Retype the text of each of the records below, keeping every line unchanged and in its original order.

(Dataset records)
★ ★ ★ ★ ★
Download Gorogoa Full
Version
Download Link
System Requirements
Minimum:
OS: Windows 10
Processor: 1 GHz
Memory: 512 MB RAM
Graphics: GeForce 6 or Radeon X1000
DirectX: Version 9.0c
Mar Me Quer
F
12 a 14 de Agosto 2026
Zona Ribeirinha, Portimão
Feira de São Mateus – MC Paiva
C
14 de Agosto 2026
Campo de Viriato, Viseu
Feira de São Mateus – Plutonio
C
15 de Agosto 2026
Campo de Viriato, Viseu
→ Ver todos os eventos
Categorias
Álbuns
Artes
★ ★ ★ ★ ★
Output of the exercise:
Download Gorogoa Full
Version
Download Link
System Requirements
Minimum:
OS: Windows 10
Processor: 1 GHz
Memory: 512 MB RAM
Graphics: GeForce 6 or Radeon X1000
DirectX: Version 9.0c
Mar Me Quer
F
12 a 14 de Agosto 2026
Zona Ribeirinha, Portimão
Feira de São Mateus – MC Paiva
C
14 de Agosto 2026
Campo de Viriato, Viseu
Feira de São Mateus – Plutonio
C
15 de Agosto 2026
Campo de Viriato, Viseu
→ Ver todos os eventos
Categorias
Álbuns
Artes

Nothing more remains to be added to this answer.